== СТАТЬЯ

КОММЕНТАРИИ
В обществе

В обществеЖенщины и мужики

11 ИЮЛЯ 2008 г. АНДРЕЙ ИГНАТЬЕВ
anglicancommunion.org

Есть такая точка зрения (с которой я вполне согласен), что жить в обществе и быть свободным от его комплексов, гендерных «амплуа» или, наконец, массовых повседневных привязанностей — невозможно: это касается и военных (независимо от звания), и политических деятелей (независимо от убеждений), и даже представителей сообщества, в просторечии именуемого «церковь».

У того решения, которое приняла англиканская церковь — уравнять мужчин и женщин в правах на священство — наверное, есть какое-нибудь историческое, юридическое и теологическое обоснование, почти уверен — достаточно корректное; однако для меня это прежде всего весьма красноречивый «симптомчик», еще одно свидетельство изменений, которые происходят где-то в самой глубине нашего мира. Эти изменения наметились еще в 70-е годы: именно тогда и в западном, и в нашем собственном обществах состоялся переход от «отцовской» семьи к «материнской», причем переход массовый, затронувший всю, так сказать, «текстуру» повседневного действия. В такой семье отец — в лучшем случае персонаж страшных или благостных «маминых рассказов», а не реальное «физическое лицо», тело, которое занимает довольно много места.

Те, кто регулярно следит за сообщениями mass media, почти наверное замечали, как часто женщины избегают наказания за совершенные ими преступления — кражу, мошенничество или даже убийство. Как правило, женщина получает «в разы» более мягкое наказание, нежели мужчина («случаи» Пэрис Хилтон или Наоми Кэмпбелл отнюдь не являются каким-то единичным эксцессом), такая практика вошла в обычай и отчасти даже закреплена специальными нормами права: как однажды заявила — почти дословно и вполне чистосердечно — некая депутат ГД РФ, «я женщина — значит, я права». Более того, актуальная «медийная» оценка случаев полицейского насилия или «беспредела» чиновников очень сильно варьирует в зависимости от того, кто именно является его жертвой — мужчина или женщина; примеров тут не счесть. Неудивительно, что в сериалах, публичных дискуссиях и вообще на телеэкране женщина de facto давно уже обладает иммунитетом к уголовному преследованию или, тем более, нравственной оценке ее действий (в особенности — женщина с ребенком).

В нашем обществе «разведпризнаком» всех этих процессов может служить укоренившееся как раз в 70-е годы достаточно странное словосочетание «женщины и мужики». Вообще говоря, по-русски принято говорить либо «мужчины и женщины», либо «бабы и мужики», тогда как наблюдения за специфической речевой практикой, о которой тут идет речь, наводят на мысль, что термин «мужики» в данном случае является не гендерной, а чисто статусной категорией — как «на зоне» или при крепостном праве.

====
== ЗАПИСИ

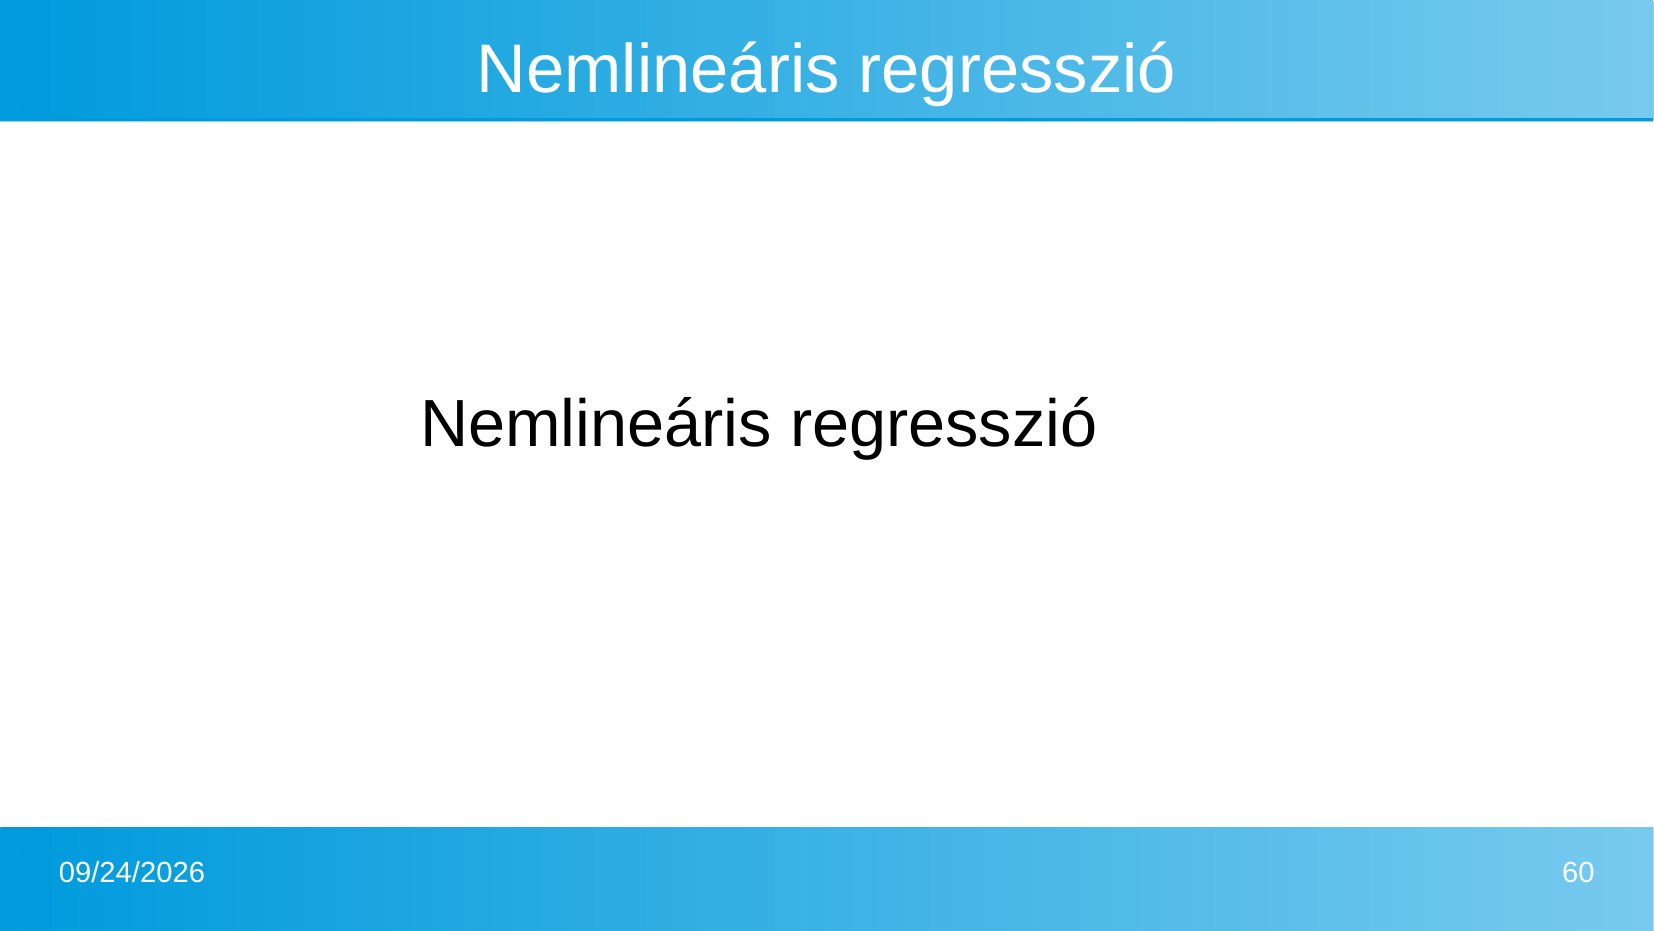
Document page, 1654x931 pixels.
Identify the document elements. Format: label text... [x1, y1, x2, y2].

text_box Nemlineáris regresszió [405, 378, 1416, 516]
title Nemlineáris regresszió [59, 29, 1595, 108]
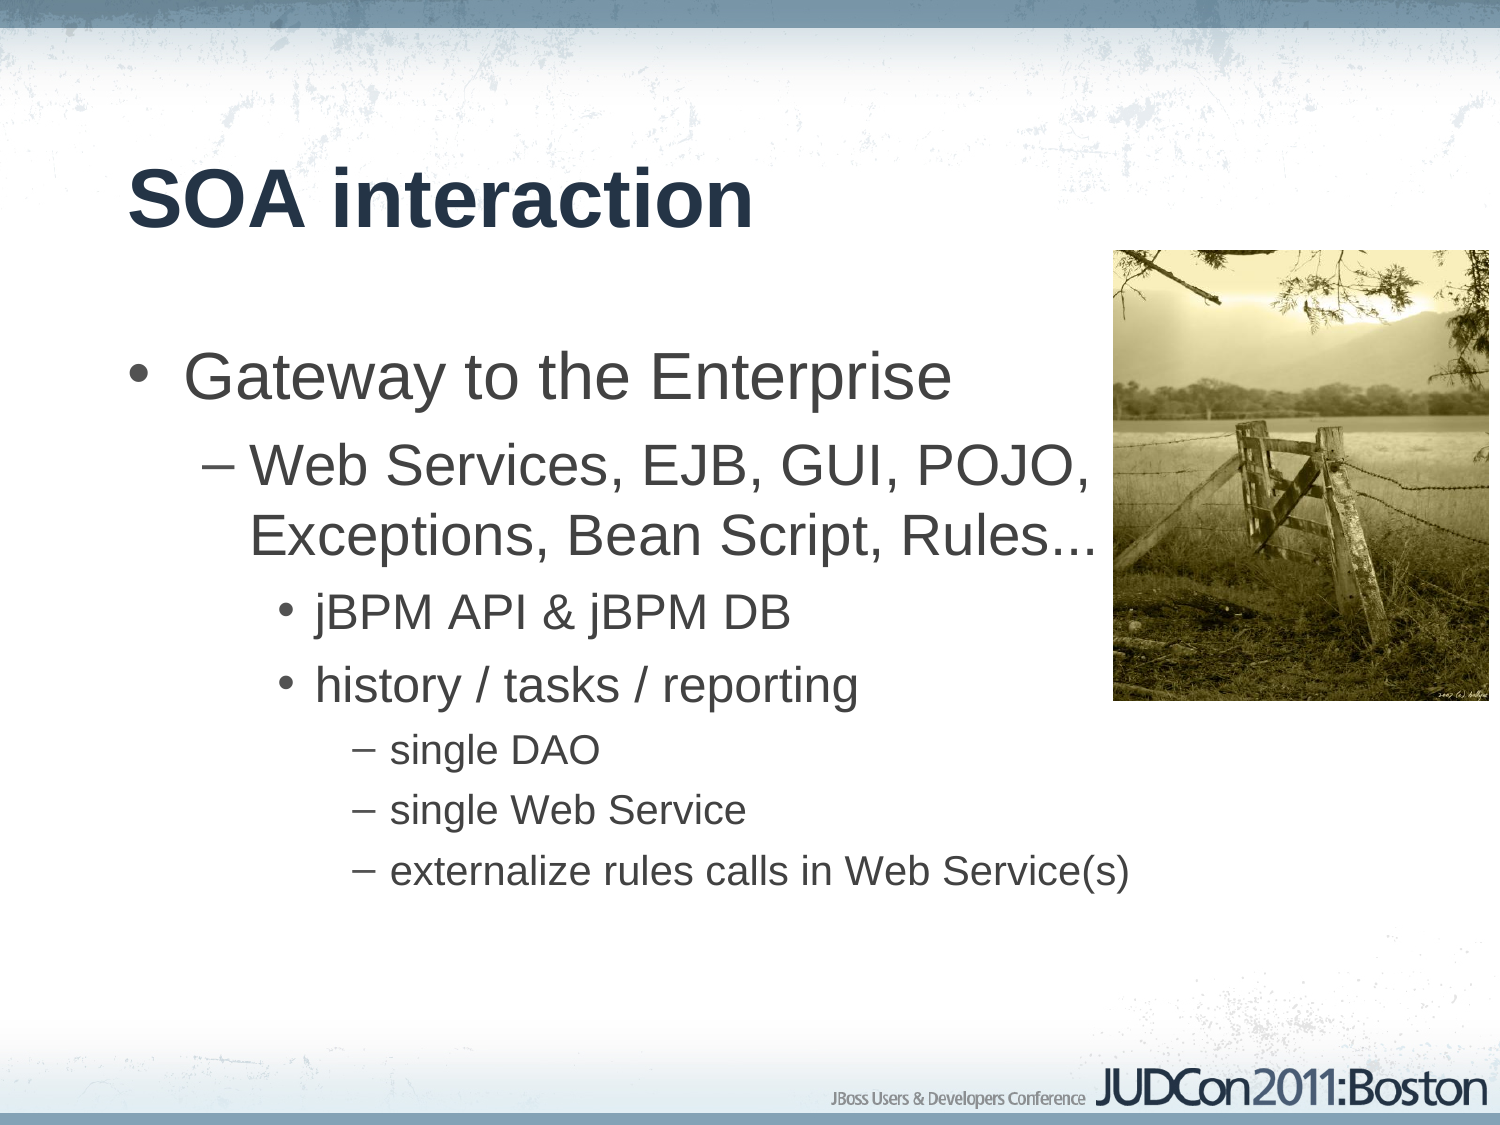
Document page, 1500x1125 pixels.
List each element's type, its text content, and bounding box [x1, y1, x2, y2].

list Gateway to the Enterprise Web Services, EJB, GUI, POJO, Exceptions, Bean Script, Rules... jBPM API & jBPM DB history / tasks / reporting single DAO single Web Service externalize rules calls in Web Service(s) [112, 324, 1388, 1001]
picture [0, 0, 1500, 1125]
title SOA interaction [112, 68, 1388, 320]
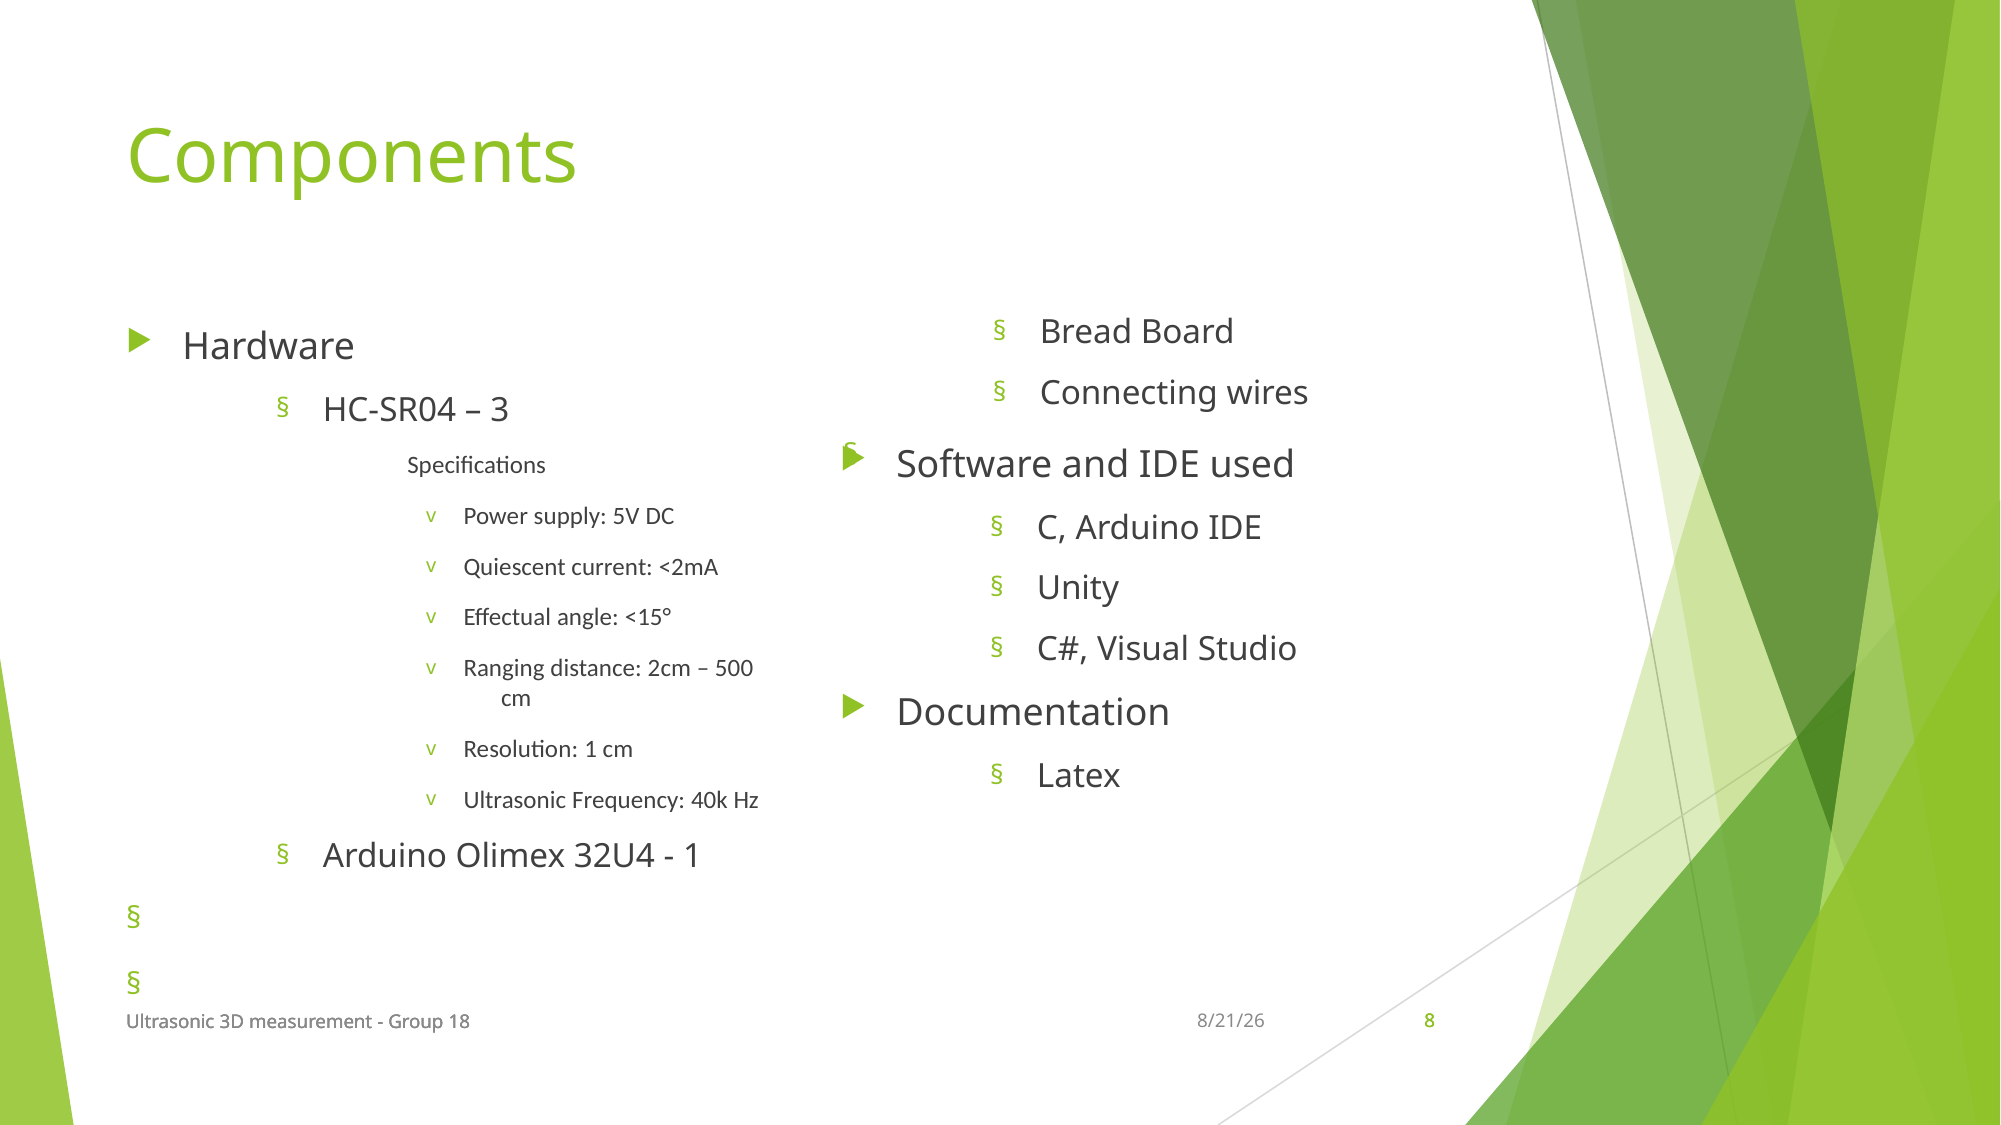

====

● ЗАДАНИЯ:
A) Перепишите из статьи о положении женщин и мужчин в обществе всё, что идёт от слов «В нашем обществе» вниз до слов «при крепостном праве.» включительно.
B) В какие годы, согласно статье о положении женщин и мужчин в обществе, произошёл переход от «отцовской» семьи к «материнской»?

● ОТВЕТЫ:
A)
В нашем обществе «разведпризнаком» всех этих процессов может служить укоренившееся как раз в 70-е годы достаточно странное словосочетание «женщины и мужики». Вообще говоря, по-русски принято говорить либо «мужчины и женщины», либо «бабы и мужики», тогда как наблюдения за специфической речевой практикой, о которой тут идет речь, наводят на мысль, что термин «мужики» в данном случае является не гендерной, а чисто статусной категорией — как «на зоне» или при крепостном праве.

B) Этот переход произошёл в 70-е годы.